昨日の記事で私は、ダンスのリズム感は「間(ま)」が命!みたいな話をしたので、その続きというか関連する話。
ちょっとそこのおじさんおばさん達。だからダンスがダサいんだよ。 [リズム編] - ブロケツ
間に関して好きな言葉があります。
「間(ま)は魔(ま)に通ず」
これは歌舞伎の名優であり踊りの名人としても知られた、六代目尾上菊五郎が残した言葉。
踊りの間というものに二種ある。教えられる間と、教えられない間だ。
とりわけ大切なのは教えられない間だけれど、これは天性持って生まれてくるものだ。
教えて出来る間は「間(あいだ)」という字を書く。教えても出来ない間は「魔」の字を書く。
私は教えて出来る方の間を教えるから、それから先の教えようのない魔の方は、自分の力で探り当てることが肝腎だ。
欧米のダンスも、日本の踊りも、間が大切なのは共通だということがわかりますね。
振付けを教えることは出来ても、細かいニュアンスや絶妙な間の感覚を教えることは難しい。
要は、「教えられる間」と「教えられない間」の2種類あるんです。
だから同じ振付けを踊っても人によって表現や工夫のしかたも違うし、そもそも絶対的な正解もない。最終的には踊り手の感性、つまりセンスに任されることになる。
それこそが芸術であり、「美」の感性。機械と人間の違いです。
アートとは、「人間らしさ」の表現。
前回の記事で私はこう書きました。
優雅な人や色気のある人って独特の「間合い」があると思います。
1つ1つのしぐさの間に呼吸を感じる。
例えば、3秒見つめあって、微笑むとか。一呼吸おいて、大事なポイントを話し出すとか。ちゃんと「タメ」の時間があるよね。
その緩急に人って惹きつけられると思うんですよね~。
私は、ダンスもそれに通ずるものがあると思っていて。
ただリズムを正確に刻むだけでなく、振りのフレーズごとに「間」を感じるダンスって、すっごくかっこいい♡
ダンスの中の表現に限らず、日常生活においても絶妙な間を表現できる人は、とても粋だな~と思います。
絶妙なタイミングで声をかけてくれたり、その人にとって最高のシチュエーションを用意してあげたり、時には身をサッと引いたり、つかず離れずのコミュニケーションを取ってくれたり...
相手にとって心地よい間を図れることこそが、粋。
人は、当たり前の動作や単調なリズムでは感動できないのですね。
ハッとさせられる絶妙のバランス感覚に魅せられるのです。
また、間は時間の意味を指すだけでなく、物理的な意味においても重要だと思います。
「隙間」や「空白」という意味で。
インテリア空間のスペースであったり、ごちゃごちゃせず絶妙に引き算された洋服のデザインであったり。
「見えないデザイン」とも呼べばいいのかな。
物質的に存在しているところと存在していないところ、その関係性にこそ緊張感や緩急が生まれ、私達の感性を刺激してくれるんだと思います。

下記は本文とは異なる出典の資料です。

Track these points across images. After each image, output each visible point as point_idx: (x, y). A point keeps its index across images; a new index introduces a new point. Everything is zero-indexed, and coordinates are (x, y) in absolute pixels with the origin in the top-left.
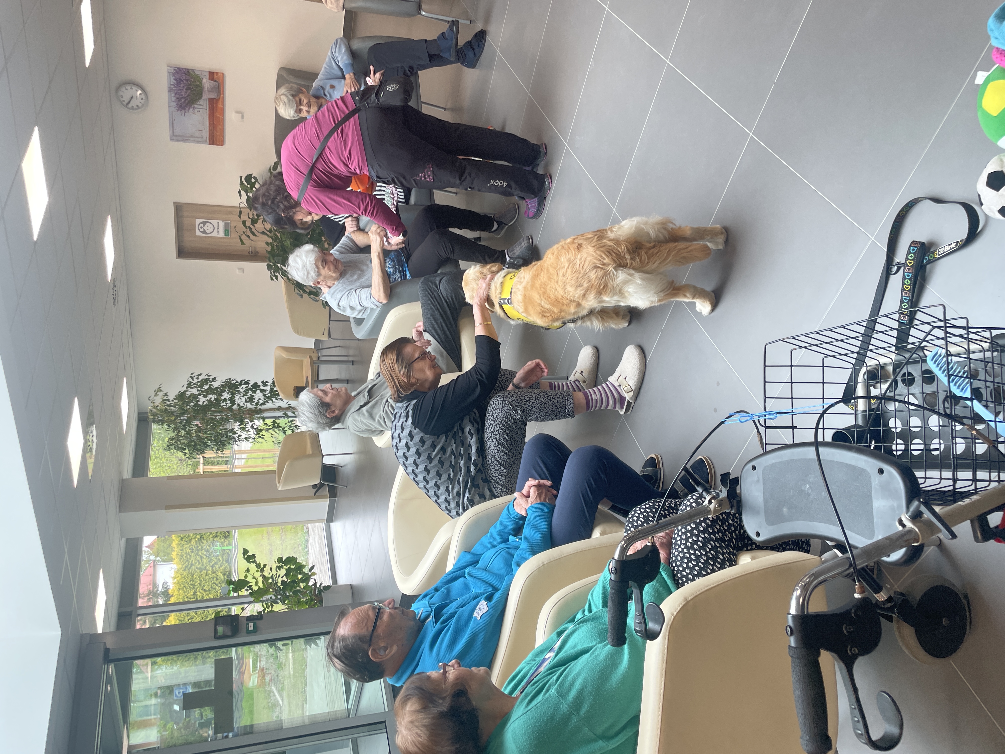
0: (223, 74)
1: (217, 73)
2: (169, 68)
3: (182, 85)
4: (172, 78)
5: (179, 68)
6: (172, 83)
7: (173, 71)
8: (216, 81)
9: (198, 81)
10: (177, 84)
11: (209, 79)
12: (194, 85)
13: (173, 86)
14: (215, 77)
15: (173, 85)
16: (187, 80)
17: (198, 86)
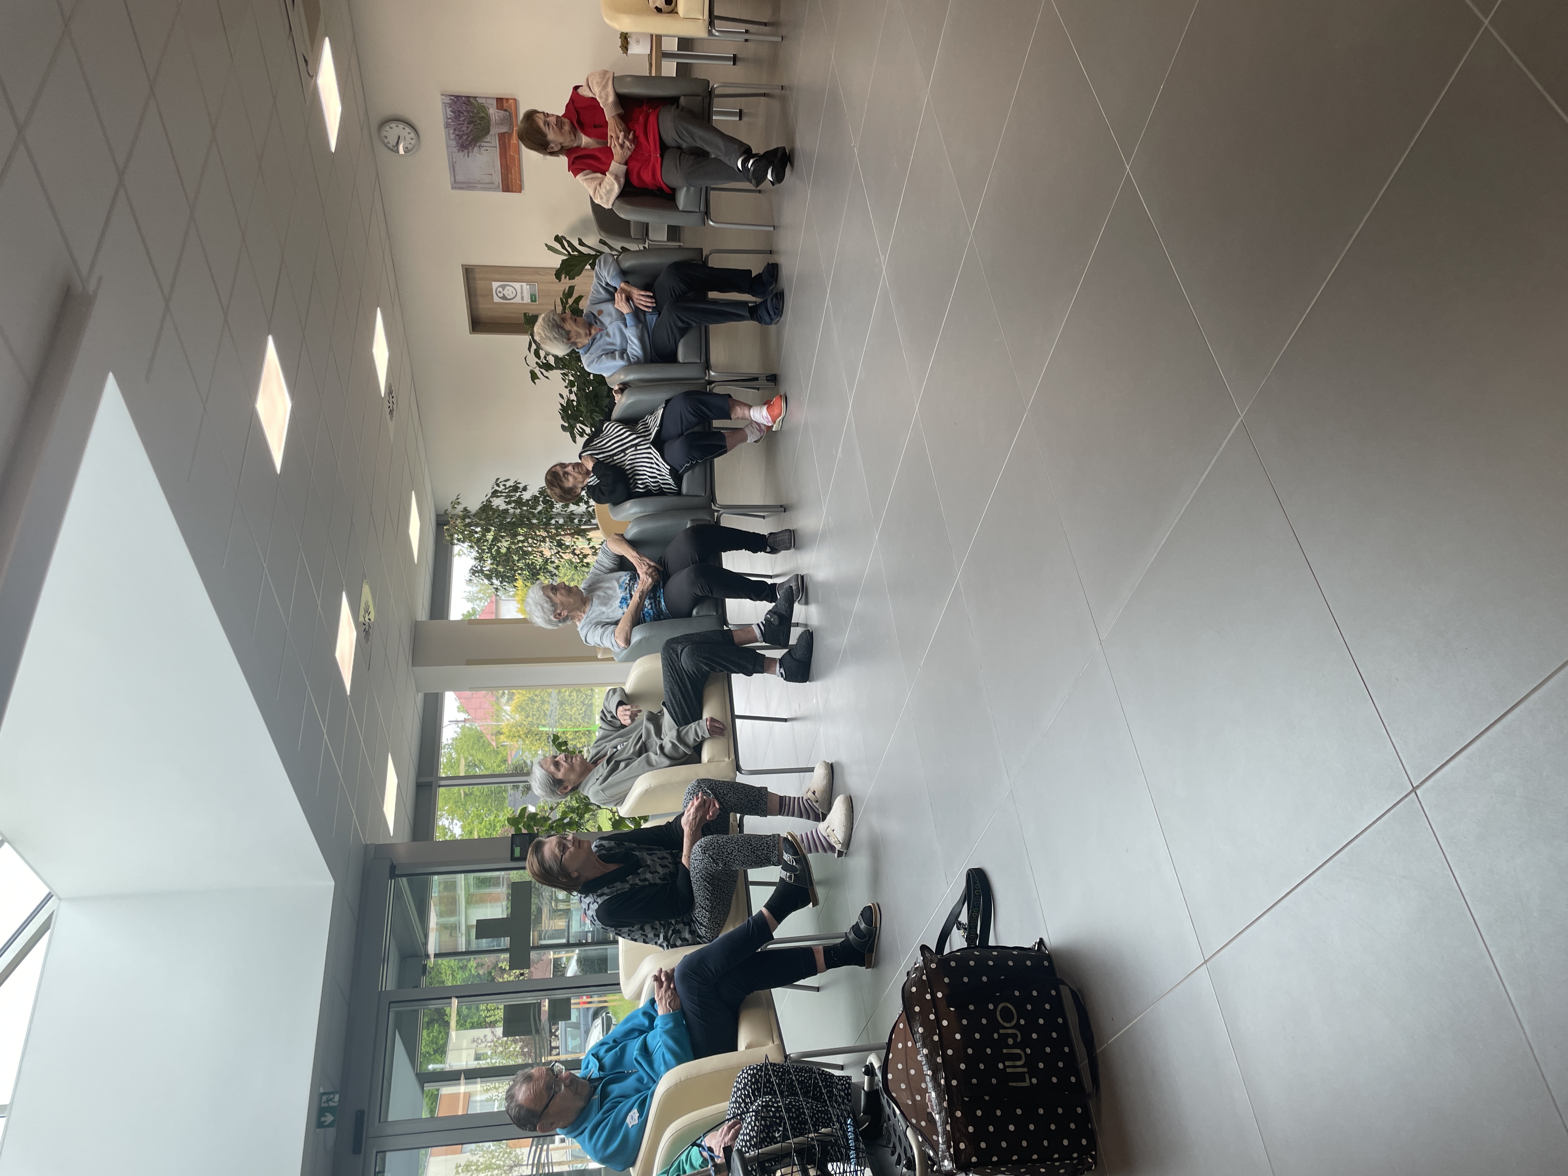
0: (515, 100)
1: (507, 99)
2: (444, 97)
3: (462, 119)
4: (449, 110)
5: (457, 97)
6: (449, 117)
7: (449, 102)
8: (506, 110)
9: (483, 112)
10: (456, 118)
11: (497, 109)
12: (478, 117)
13: (450, 121)
14: (505, 105)
15: (450, 118)
16: (468, 112)
17: (483, 118)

例えば私はこのブログでも文章レイアウトに空間を意識しています。
相手によって心地よいように、半角スペースなどを多用しているつもり。
文字がきゅうきゅうだと読む気無くしません?それに漢字ばっかりの硬い文章も、ひらがなばかりの文章も、どちらも好きじゃないんです。
(過去記事参照)
このように、「粋」と「間」は密接にリンクしていると思うんです。同義語と言っても過言ではないんじゃないかな?
似たような言葉で「空気を読む」「行間を読む」とかもよく言いますね。
鋭い洞察力とバランス感覚が必要です。
(脱線するので別記事としてアシンメトリーや不協和音の美学についてもまた語りたいw)
ところで「粋」の対義語はなんだと思います??
よく「無粋」や「野暮」と言われるみたいだけど、私は「マヌケ」だと思います。
「間抜け」...そう!間(ま)が抜けているんですねw
間というのは、表現して発する側と受け取る側のキャッチボール。一方通行では成立しません。
「違いがわかる。ネスカフェ ゴールドブレンド」ってCMの謳い文句じゃないけどw、「違いの分かる人」に私はなりたい。
そのために日々、ちゃんと間を受け取れるようにいろんな経験を積んで感性も磨き続けていきたいです。
まとめ
この世の全てはバランス。
「存在するものとしないもの」「足し算と引き算」「陰と陽」「光と影」「濃と淡」...
全部繋がっているから、センスのいい人はバランスを取るのがなんでも上手。
私もそうなりたいな。ふー、精進精進~。